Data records
++++++++++++++++++++

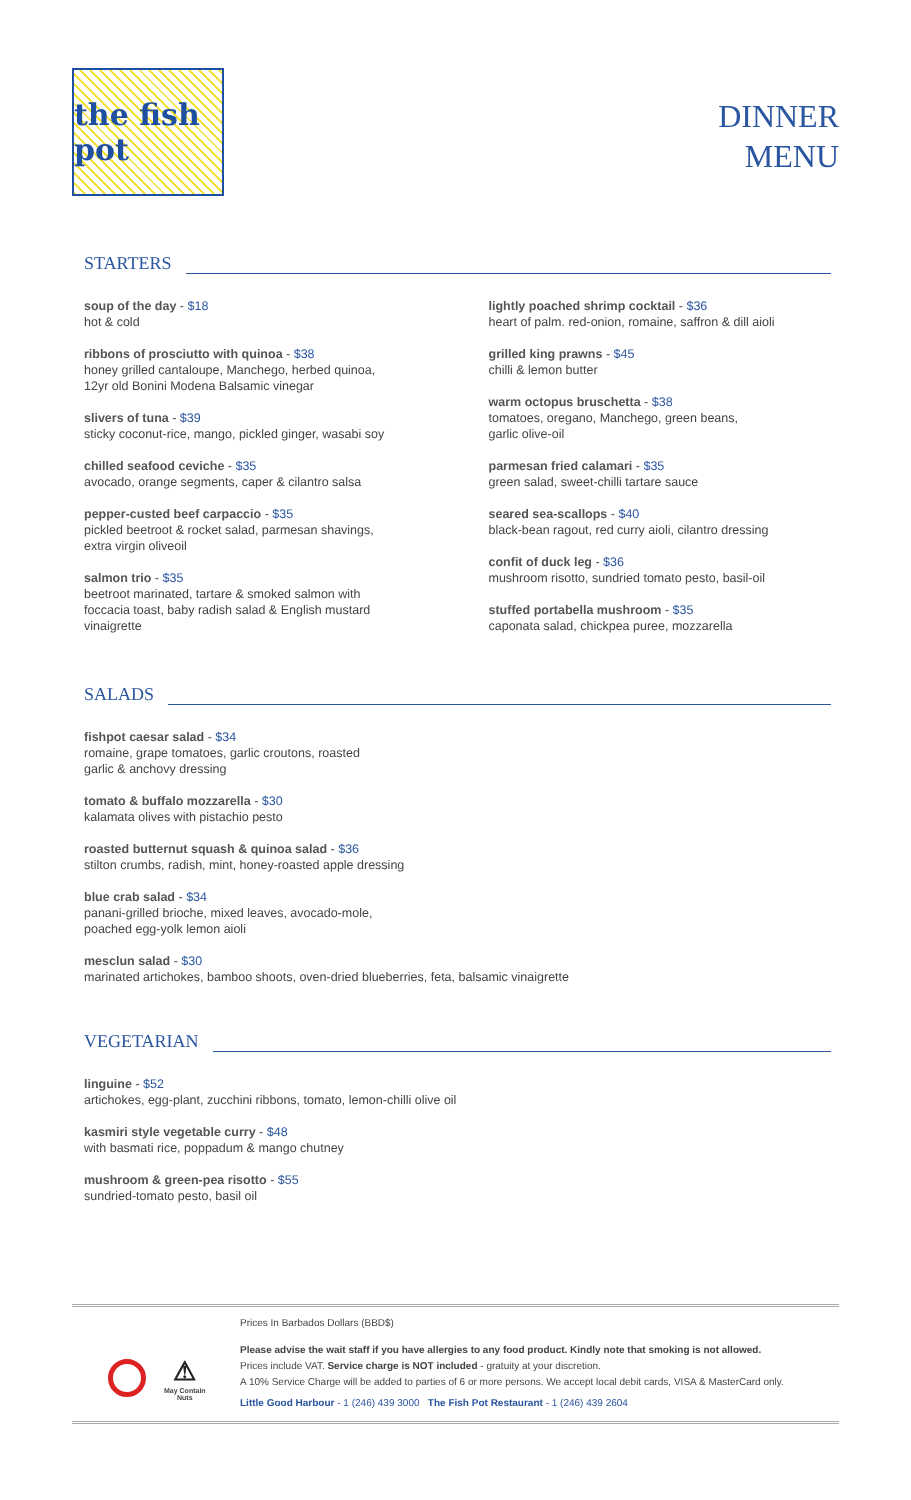the fish pot
DINNER
MENU
STARTERS
soup of the day - $18
hot & cold
ribbons of prosciutto with quinoa - $38
honey grilled cantaloupe, Manchego, herbed quinoa,
12yr old Bonini Modena Balsamic vinegar
slivers of tuna - $39
sticky coconut-rice, mango, pickled ginger, wasabi soy
chilled seafood ceviche - $35
avocado, orange segments, caper & cilantro salsa
pepper-custed beef carpaccio - $35
pickled beetroot & rocket salad, parmesan shavings,
extra virgin oliveoil
salmon trio - $35
beetroot marinated, tartare & smoked salmon with
foccacia toast, baby radish salad & English mustard
vinaigrette
lightly poached shrimp cocktail - $36
heart of palm. red-onion, romaine, saffron & dill aioli
grilled king prawns - $45
chilli & lemon butter
warm octopus bruschetta - $38
tomatoes, oregano, Manchego, green beans,
garlic olive-oil
parmesan fried calamari - $35
green salad, sweet-chilli tartare sauce
seared sea-scallops - $40
black-bean ragout, red curry aioli, cilantro dressing
confit of duck leg - $36
mushroom risotto, sundried tomato pesto, basil-oil
stuffed portabella mushroom - $35
caponata salad, chickpea puree, mozzarella
SALADS
fishpot caesar salad - $34
romaine, grape tomatoes, garlic croutons, roasted
garlic & anchovy dressing
tomato & buffalo mozzarella - $30
kalamata olives with pistachio pesto
roasted butternut squash & quinoa salad - $36
stilton crumbs, radish, mint, honey-roasted apple dressing
blue crab salad - $34
panani-grilled brioche, mixed leaves, avocado-mole,
poached egg-yolk lemon aioli
mesclun salad - $30
marinated artichokes, bamboo shoots, oven-dried blueberries, feta, balsamic vinaigrette
VEGETARIAN
linguine - $52
artichokes, egg-plant, zucchini ribbons, tomato, lemon-chilli olive oil
kasmiri style vegetable curry - $48
with basmati rice, poppadum & mango chutney
mushroom & green-pea risotto - $55
sundried-tomato pesto, basil oil
⚠
May Contain
Nuts
Prices In Barbados Dollars (BBD$)
Please advise the wait staff if you have allergies to any food product. Kindly note that smoking is not allowed.
Prices include VAT. Service charge is NOT included - gratuity at your discretion.
A 10% Service Charge will be added to parties of 6 or more persons. We accept local debit cards, VISA & MasterCard only.
Little Good Harbour - 1 (246) 439 3000 The Fish Pot Restaurant - 1 (246) 439 2604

++++++++++++++++++++

What is being asked: Exactly as written, give the entries above again, with no images.

Task output:
the fish pot
DINNER
MENU
STARTERS
soup of the day - $18
hot & cold
ribbons of prosciutto with quinoa - $38
honey grilled cantaloupe, Manchego, herbed quinoa,
12yr old Bonini Modena Balsamic vinegar
slivers of tuna - $39
sticky coconut-rice, mango, pickled ginger, wasabi soy
chilled seafood ceviche - $35
avocado, orange segments, caper & cilantro salsa
pepper-custed beef carpaccio - $35
pickled beetroot & rocket salad, parmesan shavings,
extra virgin oliveoil
salmon trio - $35
beetroot marinated, tartare & smoked salmon with
foccacia toast, baby radish salad & English mustard
vinaigrette
lightly poached shrimp cocktail - $36
heart of palm. red-onion, romaine, saffron & dill aioli
grilled king prawns - $45
chilli & lemon butter
warm octopus bruschetta - $38
tomatoes, oregano, Manchego, green beans,
garlic olive-oil
parmesan fried calamari - $35
green salad, sweet-chilli tartare sauce
seared sea-scallops - $40
black-bean ragout, red curry aioli, cilantro dressing
confit of duck leg - $36
mushroom risotto, sundried tomato pesto, basil-oil
stuffed portabella mushroom - $35
caponata salad, chickpea puree, mozzarella
SALADS
fishpot caesar salad - $34
romaine, grape tomatoes, garlic croutons, roasted
garlic & anchovy dressing
tomato & buffalo mozzarella - $30
kalamata olives with pistachio pesto
roasted butternut squash & quinoa salad - $36
stilton crumbs, radish, mint, honey-roasted apple dressing
blue crab salad - $34
panani-grilled brioche, mixed leaves, avocado-mole,
poached egg-yolk lemon aioli
mesclun salad - $30
marinated artichokes, bamboo shoots, oven-dried blueberries, feta, balsamic vinaigrette
VEGETARIAN
linguine - $52
artichokes, egg-plant, zucchini ribbons, tomato, lemon-chilli olive oil
kasmiri style vegetable curry - $48
with basmati rice, poppadum & mango chutney
mushroom & green-pea risotto - $55
sundried-tomato pesto, basil oil
⚠
May Contain
Nuts
Prices In Barbados Dollars (BBD$)
Please advise the wait staff if you have allergies to any food product. Kindly note that smoking is not allowed.
Prices include VAT. Service charge is NOT included - gratuity at your discretion.
A 10% Service Charge will be added to parties of 6 or more persons. We accept local debit cards, VISA & MasterCard only.
Little Good Harbour - 1 (246) 439 3000 The Fish Pot Restaurant - 1 (246) 439 2604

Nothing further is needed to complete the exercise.